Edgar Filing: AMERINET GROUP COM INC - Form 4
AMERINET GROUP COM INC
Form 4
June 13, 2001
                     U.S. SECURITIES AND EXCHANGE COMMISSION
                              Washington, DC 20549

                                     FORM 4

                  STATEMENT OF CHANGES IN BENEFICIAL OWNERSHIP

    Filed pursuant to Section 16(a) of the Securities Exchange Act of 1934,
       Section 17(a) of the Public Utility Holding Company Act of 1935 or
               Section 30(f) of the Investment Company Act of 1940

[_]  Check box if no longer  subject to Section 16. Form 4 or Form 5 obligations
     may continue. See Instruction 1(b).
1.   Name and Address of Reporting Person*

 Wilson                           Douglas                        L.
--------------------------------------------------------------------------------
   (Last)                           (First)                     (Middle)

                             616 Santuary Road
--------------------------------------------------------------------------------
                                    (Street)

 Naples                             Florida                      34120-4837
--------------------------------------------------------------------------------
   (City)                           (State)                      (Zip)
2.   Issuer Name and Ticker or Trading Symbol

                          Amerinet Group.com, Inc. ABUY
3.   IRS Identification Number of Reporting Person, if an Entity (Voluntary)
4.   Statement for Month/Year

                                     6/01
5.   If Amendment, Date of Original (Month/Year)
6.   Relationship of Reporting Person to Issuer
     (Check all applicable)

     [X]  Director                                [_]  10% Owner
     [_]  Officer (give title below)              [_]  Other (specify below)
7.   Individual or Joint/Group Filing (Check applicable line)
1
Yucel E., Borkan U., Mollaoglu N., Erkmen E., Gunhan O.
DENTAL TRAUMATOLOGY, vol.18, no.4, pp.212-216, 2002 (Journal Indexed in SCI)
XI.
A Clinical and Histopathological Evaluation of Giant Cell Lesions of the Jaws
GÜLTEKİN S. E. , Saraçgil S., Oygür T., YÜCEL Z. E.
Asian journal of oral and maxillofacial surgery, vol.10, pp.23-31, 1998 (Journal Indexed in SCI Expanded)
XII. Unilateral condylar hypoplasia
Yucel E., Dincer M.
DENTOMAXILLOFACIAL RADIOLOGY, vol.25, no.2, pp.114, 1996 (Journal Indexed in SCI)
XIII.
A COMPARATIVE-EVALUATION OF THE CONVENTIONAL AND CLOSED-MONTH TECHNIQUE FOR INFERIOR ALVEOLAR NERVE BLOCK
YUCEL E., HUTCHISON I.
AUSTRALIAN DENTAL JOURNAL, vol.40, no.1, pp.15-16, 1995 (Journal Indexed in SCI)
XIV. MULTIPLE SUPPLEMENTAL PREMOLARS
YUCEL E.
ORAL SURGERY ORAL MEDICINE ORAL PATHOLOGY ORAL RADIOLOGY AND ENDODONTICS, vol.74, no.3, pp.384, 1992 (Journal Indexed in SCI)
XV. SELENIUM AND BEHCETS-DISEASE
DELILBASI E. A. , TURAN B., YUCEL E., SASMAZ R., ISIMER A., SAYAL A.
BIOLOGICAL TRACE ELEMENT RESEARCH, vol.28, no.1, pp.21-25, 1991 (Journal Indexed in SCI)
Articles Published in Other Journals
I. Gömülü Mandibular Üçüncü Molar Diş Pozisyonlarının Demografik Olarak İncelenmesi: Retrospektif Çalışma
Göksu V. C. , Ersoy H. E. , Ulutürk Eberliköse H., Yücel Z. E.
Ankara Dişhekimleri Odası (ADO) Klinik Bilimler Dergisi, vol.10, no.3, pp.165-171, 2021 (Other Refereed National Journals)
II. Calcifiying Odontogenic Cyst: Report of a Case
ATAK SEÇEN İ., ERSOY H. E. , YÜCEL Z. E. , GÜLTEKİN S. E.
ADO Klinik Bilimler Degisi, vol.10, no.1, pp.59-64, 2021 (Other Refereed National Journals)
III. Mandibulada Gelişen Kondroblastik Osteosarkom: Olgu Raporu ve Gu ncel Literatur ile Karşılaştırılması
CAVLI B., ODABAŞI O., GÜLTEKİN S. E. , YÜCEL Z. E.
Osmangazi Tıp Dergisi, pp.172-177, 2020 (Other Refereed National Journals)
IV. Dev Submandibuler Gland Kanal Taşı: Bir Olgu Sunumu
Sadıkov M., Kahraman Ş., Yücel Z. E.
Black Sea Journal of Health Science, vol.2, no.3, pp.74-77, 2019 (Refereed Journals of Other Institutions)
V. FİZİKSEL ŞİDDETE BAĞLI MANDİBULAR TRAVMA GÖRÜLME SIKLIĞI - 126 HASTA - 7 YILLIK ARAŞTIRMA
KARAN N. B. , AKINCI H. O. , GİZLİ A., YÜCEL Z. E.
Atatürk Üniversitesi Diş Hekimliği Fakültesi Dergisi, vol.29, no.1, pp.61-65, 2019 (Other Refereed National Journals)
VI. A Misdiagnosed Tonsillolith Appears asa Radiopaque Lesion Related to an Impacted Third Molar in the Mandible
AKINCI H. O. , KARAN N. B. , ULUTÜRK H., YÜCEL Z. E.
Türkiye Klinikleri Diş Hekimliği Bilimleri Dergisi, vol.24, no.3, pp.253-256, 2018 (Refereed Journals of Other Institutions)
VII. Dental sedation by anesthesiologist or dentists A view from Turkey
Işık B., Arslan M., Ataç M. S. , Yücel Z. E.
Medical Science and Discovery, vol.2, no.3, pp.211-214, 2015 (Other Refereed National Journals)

◆ WHAT TO DO
Write out only the lines that run from the line containing "XII. Unilateral condylar hypoplasia" through the line containing "Ankara Dişhekimleri Odası", both included, exactly as they appear above.

◆ SOLUTION FOR THIS TASK
XII. Unilateral condylar hypoplasia
Yucel E., Dincer M.
DENTOMAXILLOFACIAL RADIOLOGY, vol.25, no.2, pp.114, 1996 (Journal Indexed in SCI)
XIII.
A COMPARATIVE-EVALUATION OF THE CONVENTIONAL AND CLOSED-MONTH TECHNIQUE FOR INFERIOR ALVEOLAR NERVE BLOCK
YUCEL E., HUTCHISON I.
AUSTRALIAN DENTAL JOURNAL, vol.40, no.1, pp.15-16, 1995 (Journal Indexed in SCI)
XIV. MULTIPLE SUPPLEMENTAL PREMOLARS
YUCEL E.
ORAL SURGERY ORAL MEDICINE ORAL PATHOLOGY ORAL RADIOLOGY AND ENDODONTICS, vol.74, no.3, pp.384, 1992 (Journal Indexed in SCI)
XV. SELENIUM AND BEHCETS-DISEASE
DELILBASI E. A. , TURAN B., YUCEL E., SASMAZ R., ISIMER A., SAYAL A.
BIOLOGICAL TRACE ELEMENT RESEARCH, vol.28, no.1, pp.21-25, 1991 (Journal Indexed in SCI)
Articles Published in Other Journals
I. Gömülü Mandibular Üçüncü Molar Diş Pozisyonlarının Demografik Olarak İncelenmesi: Retrospektif Çalışma
Göksu V. C. , Ersoy H. E. , Ulutürk Eberliköse H., Yücel Z. E.
Ankara Dişhekimleri Odası (ADO) Klinik Bilimler Dergisi, vol.10, no.3, pp.165-171, 2021 (Other Refereed National Journals)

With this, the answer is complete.